Your Action Plan for Switching to CI/CD
The switchover to Continuous Integration (CI) and Continuous Delivery (CD) may seem like a big hill to climb. But any climb up any hill is just a series of steps. So in that spirit, here are the steps you need to take to complete your journey to CI and CD.
1. The Review Phase
You can’t jump headlong into a CI/CD project without knowing exactly where your starting point is. In the review phase, you need to kick off by understanding the requirements of the different stakeholders involved. And in doing so, it’s better to get this down on paper and document the varied and inter-relating goals that different people may have of the CI/CD project.
And just as importantly, you need to understand the branching strategy and the dependency management of your builds. Understanding the current playing field may seem basic to the people directly involved day-to-day, but it’s important nonetheless. Again, this should ideally be written down to clarify exactly what you’re dealing with, so you can see what can change or should change in the future.

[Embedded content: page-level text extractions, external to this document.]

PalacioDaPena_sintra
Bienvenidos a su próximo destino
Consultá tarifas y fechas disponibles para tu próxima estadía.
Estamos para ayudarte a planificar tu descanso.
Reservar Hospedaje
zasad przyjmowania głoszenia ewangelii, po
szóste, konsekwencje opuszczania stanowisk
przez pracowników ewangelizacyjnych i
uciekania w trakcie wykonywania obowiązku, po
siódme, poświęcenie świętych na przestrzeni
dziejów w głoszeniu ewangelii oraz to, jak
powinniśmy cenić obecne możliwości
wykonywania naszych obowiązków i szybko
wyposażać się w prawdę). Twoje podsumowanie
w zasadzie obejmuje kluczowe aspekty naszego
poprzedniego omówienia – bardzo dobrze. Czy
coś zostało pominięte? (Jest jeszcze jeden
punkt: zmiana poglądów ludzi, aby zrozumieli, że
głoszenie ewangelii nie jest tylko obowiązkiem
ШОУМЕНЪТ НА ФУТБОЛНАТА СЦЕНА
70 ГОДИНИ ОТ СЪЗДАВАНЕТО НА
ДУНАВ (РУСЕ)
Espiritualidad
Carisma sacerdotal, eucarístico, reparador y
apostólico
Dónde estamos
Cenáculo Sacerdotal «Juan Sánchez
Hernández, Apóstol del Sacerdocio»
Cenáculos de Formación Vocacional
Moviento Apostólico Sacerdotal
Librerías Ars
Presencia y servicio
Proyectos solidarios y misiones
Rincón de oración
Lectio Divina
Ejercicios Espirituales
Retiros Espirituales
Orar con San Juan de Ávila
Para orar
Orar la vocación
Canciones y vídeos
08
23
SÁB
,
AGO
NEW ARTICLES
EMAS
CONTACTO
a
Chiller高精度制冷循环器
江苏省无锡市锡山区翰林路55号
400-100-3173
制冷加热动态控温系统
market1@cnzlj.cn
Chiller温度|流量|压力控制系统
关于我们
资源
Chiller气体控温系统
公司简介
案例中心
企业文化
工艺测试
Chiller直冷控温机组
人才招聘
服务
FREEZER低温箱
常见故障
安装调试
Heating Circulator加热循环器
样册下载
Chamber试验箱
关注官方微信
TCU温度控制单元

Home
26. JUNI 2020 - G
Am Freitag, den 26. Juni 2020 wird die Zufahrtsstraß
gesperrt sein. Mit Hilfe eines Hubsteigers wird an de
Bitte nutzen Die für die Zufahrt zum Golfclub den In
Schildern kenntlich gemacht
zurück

And finally, you need to audit all the moving parts of your development ecosystem to fully understand your own processes, tools and technology.
2. The Define Phase
In the Define phase, this is, fairly obviously, where you define what your CI/CD implementation will look like. If you do not have CI/CD expertise within your organization, you will need outside help from an expert third-party like Apexon.
Whether you have internal or external expertise, you will need to develop a new design flow for your releases and Continuous Integration. That will include the branching and merging strategy and the execution of test automation. When that is understood, and not before, it is time to make recommendations on the CI tools and technologies to implement.
When the Define process is complete, you will have a documented CI workflow, with your chosen tools, which should be circulated among and approved by all stakeholders.
3. The Deploy Phase
Now it’s time to put it all into action. In the Deploy phase, this means putting into place your trunk, branching and merging strategy in a way that supports your product development.
The overall flow for CI needs to be broken out step by step and scripts written to support it. With your chosen CI tool, you need to automate the software builds using your CI tool and develop the packaging deployment scripts. And when that’s all done, you’ll need to validate the starting, executing and reporting of your basic builds.
This may still sound like a big hill to climb. However, the results will be worth it. You’ll gain competitive advantage through a faster time-to-market, have higher reliability by identifying problems sooner and save time and money through greater automation.